A Study in Charlotte uses Sir Arthur Conan Doyle’s Sherlock novels as the jumping off point, imagining that Holmes was a real man and had descendants who would carry on his name and detective abilities. Embarrassingly enough for an English teacher and an avid reader, I’ve only read one Sherlock Holmes novel: The Hound of the Baskervilles. I’ve also seen the early 2000s films starring Robert Downey Jr., and Jude Law. Even though I may not be a Sherlockian expert, the atmosphere and intellect of A Study in Charlotte felt spot on.
In this book, James Watson – a descendant of John Watson – finds himself at a boarding school in Connecticut near his estranged father. Charlotte Holmes – the great-great-great-granddaughter of Sherlock Holmes – also attends the boarding school. Even though Charlotte is a teenager, she’s just as neurotic as Sherlock. She’s also a great detective, as she’s been trained since she was a child. Not long after James comes to school, a classmate that both he and Charlotte despise winds up dead. All the evidence points to Charlotte and Jamie because the killer has recreated scenes from the original Sherlock stories. Holmes and Watson have to prove they’re innocent and find the true killer before anyone else gets hurt.

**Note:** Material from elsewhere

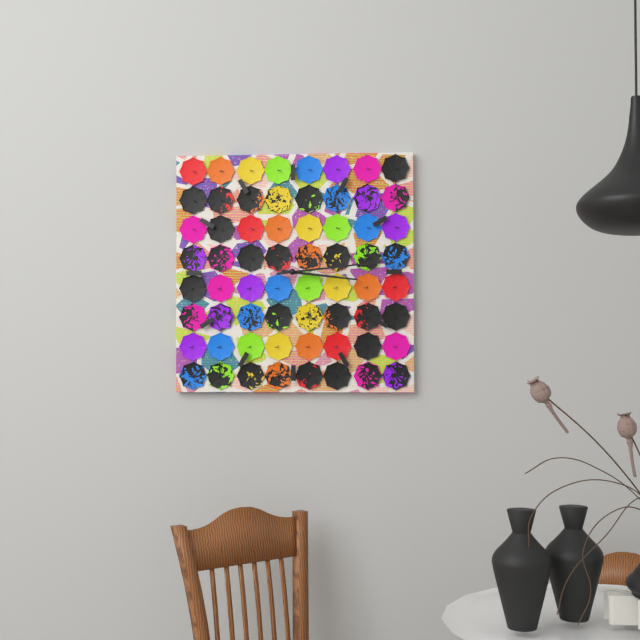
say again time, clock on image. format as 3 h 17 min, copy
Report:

I was really impressed by this book. The writing was dark and formal, making it feel very different than the usual YA books I read. Charlotte even has Sherlock’s drug habit, which I thought was pretty risky for the author to include in YA. The writing style was refreshing – despite feeling old-fashioned – and such a good match to Sir Arthur Conan Doyle’s work. Since the book was a mystery, it was also suspenseful and it was fun to make predictions as I read.
“We’re not on who, or why, Watson, we’re still working out how. You can’t theorize in advance of facts, or you’ll waste everyone’s time.”
Even though I assume the rest of the books in the series will be formulaic (like most mystery series are), I feel like it’s worth it to continue reading this series. Charlotte and Jamie are complex characters with a complex relationship. They understand each other and need one another’s friendship, but they are also just teenagers who have a lot of family pressure on them.
I wanted the two of us to be complicated together, to be difficult and engrossing and blindingly brilliant.
There is room for Charlotte and Jamie to grow personally and I appreciate the diligent work Cavallaro has put into crafting this novel.